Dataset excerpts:
--- --- ---
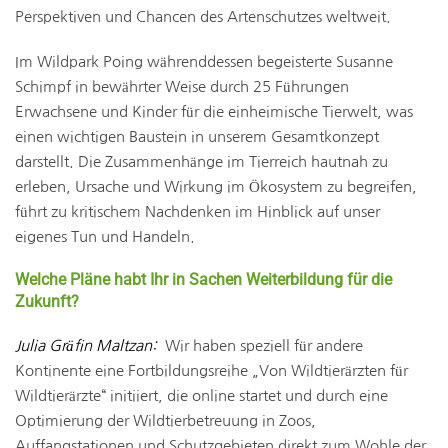
Perspektiven und Chancen des Artenschutzes weltweit.
Im Wildpark Poing währenddessen begeisterte Susanne
Schimpf in bewährter Weise durch 25 Führungen
Erwachsene und Kinder für die einheimische Tierwelt, was
einen wichtigen Baustein in unserem Gesamtkonzept
darstellt. Die Zusammenhänge im Tierreich hautnah zu
erleben, Ursache und Wirkung im Ökosystem zu begreifen,
führt zu kritischem Nachdenken im Hinblick auf unser
eigenes Tun und Handeln.
Welche Pläne habt Ihr in Sachen Weiterbildung für die
Zukunft?
Julia Gräfin Maltzan:
Wir haben speziell für andere
Kontinente eine Fortbildungsreihe „Von Wildtierärzten für
Wildtierärzte“ initiiert, die online startet und durch eine
Optimierung der Wildtierbetreuung in Zoos,
Auffangstationen und Schutzgebieten direkt zum Wohle der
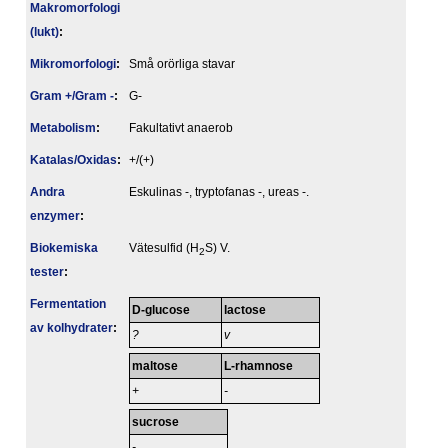
Makromorfologi
(lukt)
:
Mikromorfologi
:
Små orörliga stavar
Gram +/Gram -
:
G-
Metabolism
:
Fakultativt anaerob
Katalas/Oxidas
:
+/(+)
Andra
Eskulinas -, tryptofanas -, ureas -.
enzymer
:
Biokemiska
Vätesulfid (H
S) V.
2
tester
:
Fermentation
D-glucose
lactose
av kolhydrater
:
?
v
maltose
L-rhamnose
+
-
sucrose
-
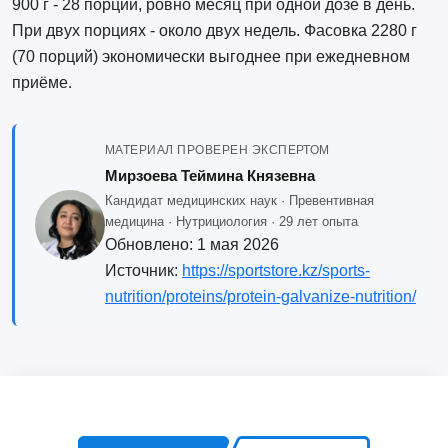
900 г - 28 порций, ровно месяц при одной дозе в день.
При двух порциях - около двух недель. Фасовка 2280 г
(70 порций) экономически выгоднее при ежедневном
приёме.
МАТЕРИАЛ ПРОВЕРЕН ЭКСПЕРТОМ
Мирзоева Теймина Князевна
Кандидат медицинских наук · Превентивная
медицина · Нутрициология · 29 лет опыта
Обновлено:
1 мая 2026
Источник:
https://sportstore.kz/sports-
nutrition/proteins/protein-galvanize-nutrition/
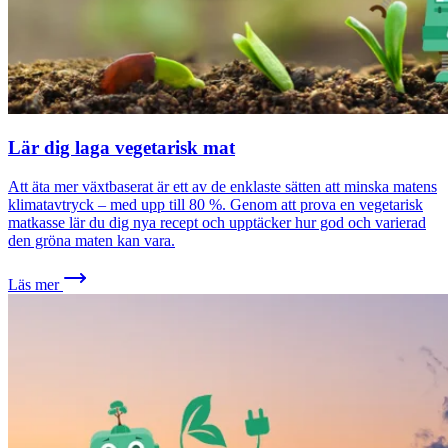
Lär dig laga vegetarisk mat
Att äta mer växtbaserat är ett av de enklaste sätten att minska matens
klimatavtryck – med upp till 80 %. Genom att prova en vegetarisk
matkasse lär du dig nya recept och upptäcker hur god och varierad
den gröna maten kan vara.
Läs mer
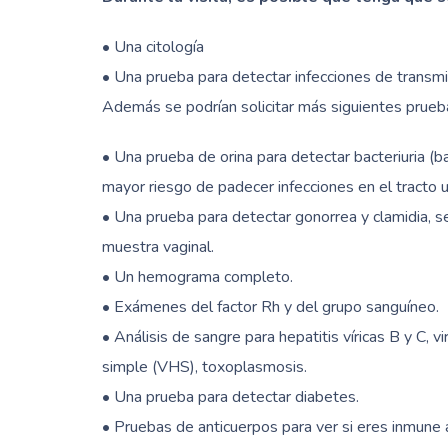
• Una citología
• Una prueba para detectar infecciones de transmi
Además se podrían solicitar más siguientes prueb
• Una prueba de orina para detectar bacteriuria (b
mayor riesgo de padecer infecciones en el tracto u
• Una prueba para detectar gonorrea y clamidia, s
muestra vaginal.
• Un hemograma completo.
• Exámenes del factor Rh y del grupo sanguíneo.
• Análisis de sangre para hepatitis víricas B y C,
simple (VHS), toxoplasmosis.
• Una prueba para detectar diabetes.
• Pruebas de anticuerpos para ver si eres inmune a 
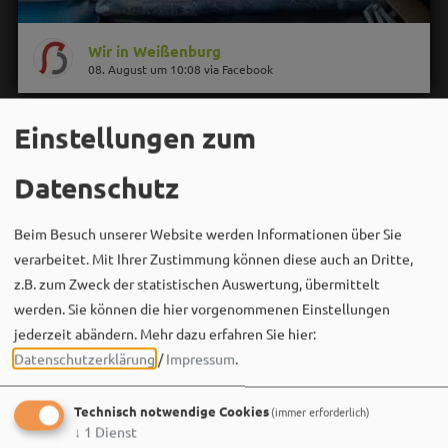
Wir in Weißenburg
08. August um 10:08 via Facebook
Einstellungen zum
Datenschutz
Beim Besuch unserer Website werden Informationen über Sie
verarbeitet. Mit Ihrer Zustimmung können diese auch an Dritte,
z.B. zum Zweck der statistischen Auswertung, übermittelt
werden. Sie können die hier vorgenommenen Einstellungen
jederzeit abändern.
Mehr dazu erfahren Sie hier:
Datenschutzerklärung
/
Impressum
.
Technisch notwendige Cookies
(immer erforderlich)
↓
1
Dienst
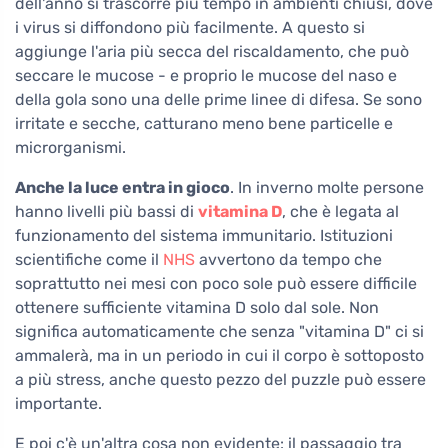
dell'anno si trascorre più tempo in ambienti chiusi, dove
i virus si diffondono più facilmente. A questo si
aggiunge l'aria più secca del riscaldamento, che può
seccare le mucose - e proprio le mucose del naso e
della gola sono una delle prime linee di difesa. Se sono
irritate e secche, catturano meno bene particelle e
microrganismi.
Anche la luce entra in gioco
. In inverno molte persone
hanno livelli più bassi di
vitamina D
, che è legata al
funzionamento del sistema immunitario. Istituzioni
scientifiche come il
NHS
avvertono da tempo che
soprattutto nei mesi con poco sole può essere difficile
ottenere sufficiente vitamina D solo dal sole. Non
significa automaticamente che senza "vitamina D" ci si
ammalerà, ma in un periodo in cui il corpo è sottoposto
a più stress, anche questo pezzo del puzzle può essere
importante.
E poi c'è un'altra cosa non evidente: il passaggio tra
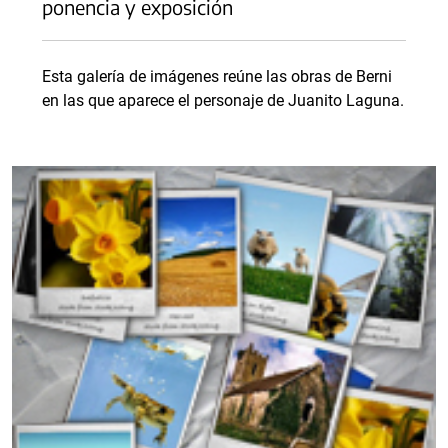
ponencia y exposición
Esta galería de imágenes reúne las obras de Berni
en las que aparece el personaje de Juanito Laguna.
--- --- ---
Exercise instructions:
Although the records hold pictures, return only what remains, word for word.

Exercise result:
Perspektiven und Chancen des Artenschutzes weltweit.
Im Wildpark Poing währenddessen begeisterte Susanne
Schimpf in bewährter Weise durch 25 Führungen
Erwachsene und Kinder für die einheimische Tierwelt, was
einen wichtigen Baustein in unserem Gesamtkonzept
darstellt. Die Zusammenhänge im Tierreich hautnah zu
erleben, Ursache und Wirkung im Ökosystem zu begreifen,
führt zu kritischem Nachdenken im Hinblick auf unser
eigenes Tun und Handeln.
Welche Pläne habt Ihr in Sachen Weiterbildung für die
Zukunft?
Julia Gräfin Maltzan:
Wir haben speziell für andere
Kontinente eine Fortbildungsreihe „Von Wildtierärzten für
Wildtierärzte“ initiiert, die online startet und durch eine
Optimierung der Wildtierbetreuung in Zoos,
Auffangstationen und Schutzgebieten direkt zum Wohle der
Makromorfologi
(lukt)
:
Mikromorfologi
:
Små orörliga stavar
Gram +/Gram -
:
G-
Metabolism
:
Fakultativt anaerob
Katalas/Oxidas
:
+/(+)
Andra
Eskulinas -, tryptofanas -, ureas -.
enzymer
:
Biokemiska
Vätesulfid (H
S) V.
2
tester
:
Fermentation
D-glucose
lactose
av kolhydrater
:
?
v
maltose
L-rhamnose
+
-
sucrose
-
900 г - 28 порций, ровно месяц при одной дозе в день.
При двух порциях - около двух недель. Фасовка 2280 г
(70 порций) экономически выгоднее при ежедневном
приёме.
МАТЕРИАЛ ПРОВЕРЕН ЭКСПЕРТОМ
Мирзоева Теймина Князевна
Кандидат медицинских наук · Превентивная
медицина · Нутрициология · 29 лет опыта
Обновлено:
1 мая 2026
Источник:
https://sportstore.kz/sports-
nutrition/proteins/protein-galvanize-nutrition/
Lär dig laga vegetarisk mat
Att äta mer växtbaserat är ett av de enklaste sätten att minska matens
klimatavtryck – med upp till 80 %. Genom att prova en vegetarisk
matkasse lär du dig nya recept och upptäcker hur god och varierad
den gröna maten kan vara.
Läs mer
• Una citología
• Una prueba para detectar infecciones de transmi
Además se podrían solicitar más siguientes prueb
• Una prueba de orina para detectar bacteriuria (b
mayor riesgo de padecer infecciones en el tracto u
• Una prueba para detectar gonorrea y clamidia, s
muestra vaginal.
• Un hemograma completo.
• Exámenes del factor Rh y del grupo sanguíneo.
• Análisis de sangre para hepatitis víricas B y C,
simple (VHS), toxoplasmosis.
• Una prueba para detectar diabetes.
• Pruebas de anticuerpos para ver si eres inmune a 
Wir in Weißenburg
08. August um 10:08 via Facebook
Einstellungen zum
Datenschutz
Beim Besuch unserer Website werden Informationen über Sie
verarbeitet. Mit Ihrer Zustimmung können diese auch an Dritte,
z.B. zum Zweck der statistischen Auswertung, übermittelt
werden. Sie können die hier vorgenommenen Einstellungen
jederzeit abändern.
Mehr dazu erfahren Sie hier:
Datenschutzerklärung
/
Impressum
.
Technisch notwendige Cookies
(immer erforderlich)
↓
1
Dienst
dell'anno si trascorre più tempo in ambienti chiusi, dove
i virus si diffondono più facilmente. A questo si
aggiunge l'aria più secca del riscaldamento, che può
seccare le mucose - e proprio le mucose del naso e
della gola sono una delle prime linee di difesa. Se sono
irritate e secche, catturano meno bene particelle e
microrganismi.
Anche la luce entra in gioco
. In inverno molte persone
hanno livelli più bassi di
vitamina D
, che è legata al
funzionamento del sistema immunitario. Istituzioni
scientifiche come il
NHS
avvertono da tempo che
soprattutto nei mesi con poco sole può essere difficile
ottenere sufficiente vitamina D solo dal sole. Non
significa automaticamente che senza "vitamina D" ci si
ammalerà, ma in un periodo in cui il corpo è sottoposto
a più stress, anche questo pezzo del puzzle può essere
importante.
E poi c'è un'altra cosa non evidente: il passaggio tra
ponencia y exposición
Esta galería de imágenes reúne las obras de Berni
en las que aparece el personaje de Juanito Laguna.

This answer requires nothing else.